- _EXERCISE TEXT_

◆ ◆ ◆ ◆ ◆ ◆ ◆

The Arts on the Stamps of the World — June 9

An Arts Fuse regular feature: the arts on stamps of the world.


By Doug Briscoe

Another very busy day ahead here on The Arts on the Stamps of the World, not that the names are all that terribly well known (other than Cole Porter, Carl Nielsen, and the movie stars), but we have a wide array of talent to investigate, including two very early Italian painters, two artists (a poet and a filmmaker) from Georgia, and an Austrian writer who lived there for a time.

I was unaware that Cole Porter (June 9, 1891 – October 15, 1964) was not only classically trained, but actually studied orchestration and counterpoint at the Schola Cantorum in Paris with Vincent d’Indy! Further, he composed a short ballet with Gerald Murphy in 1923. The music was orchestrated by Charles Koechlin and performed on the same program with Milhaud’s La création du monde at the Théâtre des Champs-Élysées. The ballet, called Within the Quota, is cited as one of the first symphonic jazz-based scores. (Gershwin’s Rhapsody in Blue came four months later.) The USPS put out a Cole Porter centenary stamp in 1991.

◆ ◆ ◆ ◆ ◆ ◆ ◆

- _EXTRACTED DATA_
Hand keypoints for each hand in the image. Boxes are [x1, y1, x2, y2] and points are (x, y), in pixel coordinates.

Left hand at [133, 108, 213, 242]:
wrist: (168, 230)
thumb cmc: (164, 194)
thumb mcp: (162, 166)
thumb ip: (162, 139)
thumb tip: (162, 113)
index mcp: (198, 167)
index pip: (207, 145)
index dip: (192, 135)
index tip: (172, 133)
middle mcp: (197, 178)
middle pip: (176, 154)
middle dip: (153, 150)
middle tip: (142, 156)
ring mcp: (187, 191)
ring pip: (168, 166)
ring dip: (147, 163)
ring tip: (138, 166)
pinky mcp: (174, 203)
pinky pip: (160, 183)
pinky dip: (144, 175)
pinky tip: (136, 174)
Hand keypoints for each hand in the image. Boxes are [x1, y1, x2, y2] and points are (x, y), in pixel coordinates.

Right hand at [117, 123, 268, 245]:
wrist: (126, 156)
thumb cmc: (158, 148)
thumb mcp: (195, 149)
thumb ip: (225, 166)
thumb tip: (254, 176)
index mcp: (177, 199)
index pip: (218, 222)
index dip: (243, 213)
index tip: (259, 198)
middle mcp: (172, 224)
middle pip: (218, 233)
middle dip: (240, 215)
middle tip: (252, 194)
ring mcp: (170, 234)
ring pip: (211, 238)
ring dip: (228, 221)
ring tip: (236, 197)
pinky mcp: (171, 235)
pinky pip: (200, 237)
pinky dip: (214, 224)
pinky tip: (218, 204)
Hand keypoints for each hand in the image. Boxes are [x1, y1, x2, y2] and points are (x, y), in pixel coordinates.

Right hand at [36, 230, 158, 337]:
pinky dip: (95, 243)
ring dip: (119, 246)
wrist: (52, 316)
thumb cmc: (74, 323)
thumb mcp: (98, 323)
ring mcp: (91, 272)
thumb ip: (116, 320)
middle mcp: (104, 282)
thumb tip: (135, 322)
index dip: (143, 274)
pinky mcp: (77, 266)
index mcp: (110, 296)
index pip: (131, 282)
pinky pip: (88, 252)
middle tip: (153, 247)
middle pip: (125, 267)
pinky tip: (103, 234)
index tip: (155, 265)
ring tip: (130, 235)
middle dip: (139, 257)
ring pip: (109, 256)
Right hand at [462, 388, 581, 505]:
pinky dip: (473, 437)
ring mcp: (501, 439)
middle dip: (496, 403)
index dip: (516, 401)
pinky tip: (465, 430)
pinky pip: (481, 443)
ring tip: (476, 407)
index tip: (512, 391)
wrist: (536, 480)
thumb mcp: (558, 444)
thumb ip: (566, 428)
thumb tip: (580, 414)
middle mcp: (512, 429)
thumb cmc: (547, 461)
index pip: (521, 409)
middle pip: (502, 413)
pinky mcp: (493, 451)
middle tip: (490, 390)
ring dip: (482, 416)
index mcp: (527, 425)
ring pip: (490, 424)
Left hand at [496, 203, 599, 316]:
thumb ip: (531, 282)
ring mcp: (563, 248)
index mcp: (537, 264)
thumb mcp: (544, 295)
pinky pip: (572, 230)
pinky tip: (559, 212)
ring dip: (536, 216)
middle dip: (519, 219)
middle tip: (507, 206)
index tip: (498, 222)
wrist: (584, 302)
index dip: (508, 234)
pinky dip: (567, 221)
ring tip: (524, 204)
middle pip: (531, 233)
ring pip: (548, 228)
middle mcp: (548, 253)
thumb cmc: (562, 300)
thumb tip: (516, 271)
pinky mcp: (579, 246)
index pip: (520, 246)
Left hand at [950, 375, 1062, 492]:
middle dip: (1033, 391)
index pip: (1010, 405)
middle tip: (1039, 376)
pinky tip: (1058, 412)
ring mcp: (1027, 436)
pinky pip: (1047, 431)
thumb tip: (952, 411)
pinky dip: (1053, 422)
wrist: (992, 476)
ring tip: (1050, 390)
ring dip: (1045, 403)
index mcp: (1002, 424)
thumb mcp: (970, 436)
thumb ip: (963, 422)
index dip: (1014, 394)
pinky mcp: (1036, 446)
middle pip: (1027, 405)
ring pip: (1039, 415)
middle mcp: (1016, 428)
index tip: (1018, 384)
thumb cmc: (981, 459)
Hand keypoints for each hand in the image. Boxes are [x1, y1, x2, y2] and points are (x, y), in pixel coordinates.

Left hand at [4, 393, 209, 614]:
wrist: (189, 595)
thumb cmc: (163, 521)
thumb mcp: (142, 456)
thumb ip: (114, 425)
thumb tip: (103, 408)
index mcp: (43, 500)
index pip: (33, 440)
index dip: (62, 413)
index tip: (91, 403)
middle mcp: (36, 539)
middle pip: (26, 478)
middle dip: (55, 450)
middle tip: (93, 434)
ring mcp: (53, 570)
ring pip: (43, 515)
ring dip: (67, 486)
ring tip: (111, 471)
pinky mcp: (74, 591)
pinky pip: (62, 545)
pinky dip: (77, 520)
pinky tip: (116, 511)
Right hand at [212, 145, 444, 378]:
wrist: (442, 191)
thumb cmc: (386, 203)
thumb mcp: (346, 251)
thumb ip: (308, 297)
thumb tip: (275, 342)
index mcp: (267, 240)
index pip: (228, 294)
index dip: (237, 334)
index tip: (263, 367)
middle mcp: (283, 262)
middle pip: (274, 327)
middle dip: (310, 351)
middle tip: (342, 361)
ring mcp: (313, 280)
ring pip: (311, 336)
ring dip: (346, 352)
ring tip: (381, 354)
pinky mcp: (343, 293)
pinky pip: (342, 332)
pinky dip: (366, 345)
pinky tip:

◆ ◆ ◆ ◆ ◆ ◆ ◆

- _PARTS OF THE EXERCISE_
A. According to the stamps article, with whom did Cole Porter study orchestration and counterpoint in Paris?
B. Resume the article on the arts on stamps after its last sentence.
The records are separate from the stamps article.

- _RESPONSES BY ITEM NUMBER_
A. Vincent d'Indy, at the Schola Cantorum.

B.
One might expect Denmark to have issued a number of Carl Nielsen stamps over the years, given that he is pretty much universally regarded as Denmark’s greatest composer (Romania, by comparison, has issued more than a dozen different Enescu stamps), but in fact there is only one (not counting a 1974 issue depicting his childhood home, but that’s only part of a set showing various Danish landmarks—I include it anyway). David Starobin, who travels frequently to Denmark, attributed the neglect to something called “Janteloven” (YAHN-teh-lo-ven) or the Law of Jante. I had to look it up and found this report on Wikipedia: “The Law of Jante…is the idea that there is a pattern of group behaviour towards individuals within Scandinavian communities that negatively portrays and criticizes individual success and achievement as unworthy and inappropriate.” Nielsen lived from 1865—the portrait stamp is a centennial issue—to 1934 and left six powerful symphonies among his many fine works. (My favorite Nielsen, though, is the Wind Quintet.)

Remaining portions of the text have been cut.